## Task requirements
Reproduce word for word the part of the passage below on Rabbi M. M. Schneerson's work in America, starting at "During the first" and ending at "leaders of Chabad.".

## Selected excerpt
+ + + + +
In a Lubavitch publication, The Rebbe: Changing the Tide of Jewish Education (1982), Rabbi M. M. Schneerson's escape from Europe and his successes in America are described. In 1940 he found himself trapped in France, where he clandestinely organized observance of Judaism. When his father-in law arrived in America, visas were arranged, and in the spring of 1941 he arrived in New York with his wife:
Soon after his arrival, Rabbi Menachem Mendel (then in his fortieth year) was already entrusted by his father in-law with his share in the Rebbe's declared aim of "turning America into a place of Torah". The Central Yeshiva Tomchei Tmimim, with its various branches out of town had been placed under the supervision of the Rebbe's elder son-in-law Rabbi Shemarya Gurary, under whose able care they remain today. The Rebbe now placed under the care of his second son-in-law the new organizations he was creating in America.
During the first year, he placed under Rabbi Menachem Mendel's supervision Machne Israel (the "umbrella" organization of Lubavitch concerned with general Jewish social and spiritual welfare), Merkos L'Inyonei Chinuch (the central educational department of Lubavitch) and Kehot Publication Society (to publish educational and religious works). The following year he created a special arm of Kehot: Otzar HaChassidim, for publishing works on Chassidic philosophy by all the leaders of Chabad.
During this time the Rebbe told Rabbi Menachem Mendel to farbreng with the Chassidim on the last Shabbos of each month (Shabbos Mevorchim)--a tradition he has maintained ever since. In those early farbrengens, he would often explain the Halachic language of the Mishnah (basis of the Talmud) in terms of Chassidic philosophy. 39
Rabbi M. M. Schneerson's achievements were significant as he spearheaded a "deliberate systematic, and sustained effort" to transmit the Chabad brand of Hasidism to as many Jews as possible. He insisted upon strengthening the Lubavitch kehillah of Crown Heights in Brooklyn, New York, as a bastion of Jewish life in spite of the socioeconomic decline of the neighborhood. Working from that epicentre he extended the Lubavitch configuration of institutions, headed by himself and his brother-in-law, by sending out emissaries, called shluchim. They established schools and "Chabad Houses", based on the "Y.M.H.A." models, for Jewish students throughout the United States, and the world. The "Chabad Houses" became a unique feature of the Lubavitch experience in America. They became the "local headquarters" of the Lubavitch emissaries, remaining in direct communication (via telephone, radio and even cable T.V.) with Lubavitch "World Headquarters" in Crown Heights. Thus, no matter where the emissaries found themselves, they were in reality part of an extended configuration centered in their Crown Heights kehillah, headed by the Rebbe.
+ + + + +
## Collected data
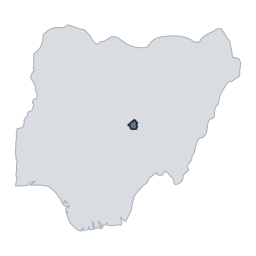 location of Bokkos, Plateau, Nigeria
{"feature_id": "59680162B1032840889978", "entity_name": "Bokkos", "entity_type": "district", "adm_level": 2, "iso_a3": "NGA", "parent_name": "Nigeria", "parent_adm1": "Plateau", "projection": "robinson", "projection_center": [8.917, 9.236], "detail": "fine", "context": "in_parent", "style": "filled", "palette": "slate", "viewbox_px": 256, "rotation_deg": 0, "n_neighbors": 0, "source": "geoboundaries", "source_scale": "gbopen_adm2", "svg_char_len": 4877}
<svg xmlns="http://www.w3.org/2000/svg" viewBox="0 0 256 256"><path d="M221.3,28.6L229.9,42.1L231.8,52.1L232.5,57.0L233.9,57.6L236.6,57.8L238.6,58.8L239.8,60.5L240.5,62.0L240.6,62.9L240.1,68.9L239.5,71.0L239.8,74.0L239.7,75.3L239.4,76.1L238.2,77.1L236.6,78.1L232.7,80.9L231.6,81.4L230.0,81.4L228.6,82.1L226.9,83.7L223.3,89.4L220.2,95.2L218.0,104.5L215.3,107.4L214.8,110.0L214.4,115.8L214.0,117.5L213.5,118.0L210.6,119.1L208.9,120.5L207.9,123.1L206.6,132.0L206.1,133.5L205.2,135.1L203.7,136.7L202.4,137.7L199.0,138.3L195.8,145.0L195.7,146.2L194.3,152.3L191.9,156.9L191.7,159.9L188.6,163.9L187.0,166.7L188.7,169.6L188.8,170.0L183.5,174.9L183.2,175.7L182.9,179.0L182.5,179.9L181.5,181.2L180.1,182.5L178.7,183.6L177.0,184.3L175.4,184.6L174.5,184.2L174.0,183.2L173.1,179.0L172.7,178.1L171.6,177.3L167.5,172.8L165.1,171.2L164.5,171.3L164.1,171.7L163.4,174.0L162.7,174.9L161.4,175.2L159.1,175.2L157.5,174.9L157.1,174.4L156.3,172.6L151.2,176.8L149.4,177.7L147.2,182.6L144.0,185.0L141.8,187.1L135.8,193.8L134.6,195.8L133.5,198.7L130.9,211.2L126.8,219.1L126.3,220.7L126.1,220.7L125.5,221.4L123.9,220.9L123.2,219.5L122.2,219.2L120.5,217.1L120.2,217.5L122.0,222.8L121.3,225.0L116.3,225.0L112.0,225.7L109.0,225.7L107.5,224.9L106.9,222.9L106.6,223.1L106.5,224.2L105.5,225.0L102.2,225.2L100.7,223.8L99.5,222.2L98.3,221.6L98.5,222.2L99.9,223.7L99.7,225.9L97.1,228.4L95.4,228.5L94.3,227.5L93.8,225.7L93.5,223.1L92.8,221.4L92.4,221.4L92.9,224.2L92.9,226.9L94.2,228.9L92.2,229.6L89.9,229.6L89.6,228.9L89.3,227.2L88.9,226.7L88.4,229.6L83.6,230.4L82.9,230.3L82.7,229.8L83.1,229.0L83.0,227.7L81.9,228.7L81.8,230.7L81.2,231.0L79.3,230.7L77.3,229.7L74.1,227.1L70.1,223.0L69.4,221.2L68.3,218.9L66.2,212.7L66.6,212.4L67.5,212.8L68.0,212.2L66.3,211.7L66.0,211.3L65.9,209.9L65.9,208.2L68.5,207.3L69.0,206.3L69.4,205.3L66.3,206.8L63.4,205.1L62.8,204.0L63.1,203.2L66.4,203.1L67.6,202.3L66.9,202.1L65.6,202.1L65.1,201.6L65.2,200.3L64.8,200.6L64.2,201.7L62.3,202.5L61.1,201.7L61.0,199.8L60.8,199.0L59.8,198.4L56.4,193.4L52.1,189.3L48.3,186.5L42.5,185.2L30.4,185.2L29.7,184.8L30.5,184.2L31.5,183.8L35.4,181.5L34.8,181.2L30.7,182.6L29.3,182.7L27.5,185.5L15.6,186.1L15.7,184.8L16.2,181.2L16.9,178.7L16.1,175.7L16.0,173.0L16.5,172.1L16.6,171.1L16.5,164.1L17.2,163.0L17.2,162.3L16.0,159.3L16.0,157.0L15.8,154.8L15.4,153.8L15.9,145.2L15.7,143.1L16.1,141.6L16.3,137.9L16.3,134.3L17.1,128.6L22.2,127.8L23.5,125.6L24.2,122.7L24.0,119.9L25.6,117.5L27.6,115.3L27.6,112.9L28.1,112.2L29.1,111.6L30.4,111.3L32.0,110.1L32.8,108.1L33.7,104.7L32.4,102.4L32.4,101.9L32.9,100.6L33.7,99.4L34.3,99.0L35.8,99.3L36.3,98.8L37.3,95.1L37.2,94.1L35.8,91.6L35.1,85.0L34.7,84.1L33.6,82.9L30.8,78.2L30.9,76.0L32.1,73.1L32.9,71.7L34.0,71.0L34.2,70.3L33.9,69.5L33.3,68.9L33.2,67.6L33.7,65.9L33.6,63.9L33.9,53.8L36.2,51.9L39.6,48.6L41.3,45.2L42.3,42.6L43.4,33.9L45.2,33.0L48.6,29.9L53.2,28.0L56.2,27.4L61.4,27.8L64.0,27.5L66.3,25.8L67.3,25.3L68.7,25.0L81.7,29.5L82.9,29.3L83.9,29.6L85.5,30.8L89.4,35.0L93.4,41.4L94.6,42.8L95.9,43.6L97.2,43.9L98.1,43.8L99.1,43.1L100.3,41.9L102.2,41.3L103.8,41.5L111.9,36.5L112.7,36.4L117.7,37.5L124.4,42.5L130.0,45.7L133.9,46.8L138.5,47.6L146.3,47.8L152.2,40.9L154.3,39.3L157.0,38.0L162.4,36.7L171.5,35.8L180.0,36.2L185.3,37.4L190.9,39.6L193.3,41.8L197.1,42.2L199.8,41.7L200.7,39.6L203.4,36.7L207.5,34.1L210.8,32.3L213.5,31.5L216.0,29.4L217.9,28.7L221.3,28.6ZM102.5,228.0L100.7,228.6L99.5,228.5L101.1,225.6L102.0,226.2L103.0,226.5L102.5,228.0Z" fill="#d9dde1" stroke="#a8b0b8" stroke-width="1"/><path d="M128.2,125.2L128.3,125.4L128.3,125.5L128.5,125.5L128.8,125.6L129.0,125.6L129.4,125.7L129.7,125.7L129.8,125.7L129.9,125.8L130.1,125.9L130.2,126.0L130.3,126.1L130.3,126.4L130.3,126.5L130.2,126.9L130.2,127.0L130.2,127.4L130.3,127.5L130.5,127.7L130.5,127.8L130.8,127.8L130.8,128.0L130.8,128.3L130.7,128.5L130.8,128.8L131.0,128.9L131.1,129.0L131.3,129.0L131.6,129.0L131.9,129.0L132.1,129.0L132.3,129.1L132.5,129.1L132.8,129.2L133.0,129.2L133.3,129.3L133.6,129.3L133.8,129.3L133.8,129.2L133.9,129.3L134.0,129.3L134.3,129.3L134.4,129.2L134.5,129.2L134.8,129.2L135.0,129.1L135.4,129.0L135.5,129.0L135.8,129.0L136.2,129.0L136.0,128.7L136.2,128.2L136.6,127.8L136.6,127.6L136.7,127.4L137.4,126.8L137.1,126.5L137.1,126.2L136.9,126.1L136.7,125.6L136.4,125.5L136.5,125.3L136.8,124.6L136.9,124.0L136.8,123.7L136.7,123.5L136.8,123.4L137.0,123.2L137.3,123.1L137.5,123.0L137.5,122.9L137.4,122.8L137.2,122.7L136.9,122.5L136.4,122.5L136.4,122.1L136.2,122.0L136.1,121.8L136.1,121.5L135.9,121.5L135.5,121.1L135.4,120.8L135.0,120.6L134.9,120.3L135.0,120.2L134.9,120.1L134.8,119.9L134.5,119.8L134.4,119.9L134.4,120.1L134.2,120.3L134.1,120.2L133.9,120.1L133.7,120.4L133.6,120.5L133.4,120.7L133.2,120.9L133.2,121.0L133.0,120.8L132.8,120.9L132.5,121.2L132.3,121.6L132.2,121.9L131.8,121.9L131.7,121.9L131.1,122.1L130.9,122.2L130.7,122.5L130.3,123.7L128.5,124.2L128.2,125.2Z" fill="#64748b" stroke="#1e293b" stroke-width="1.5"/></svg>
+ + + + +
## Solution for this exercise
During the first year, he placed under Rabbi Menachem Mendel's supervision Machne Israel (the "umbrella" organization of Lubavitch concerned with general Jewish social and spiritual welfare), Merkos L'Inyonei Chinuch (the central educational department of Lubavitch) and Kehot Publication Society (to publish educational and religious works). The following year he created a special arm of Kehot: Otzar HaChassidim, for publishing works on Chassidic philosophy by all the leaders of Chabad.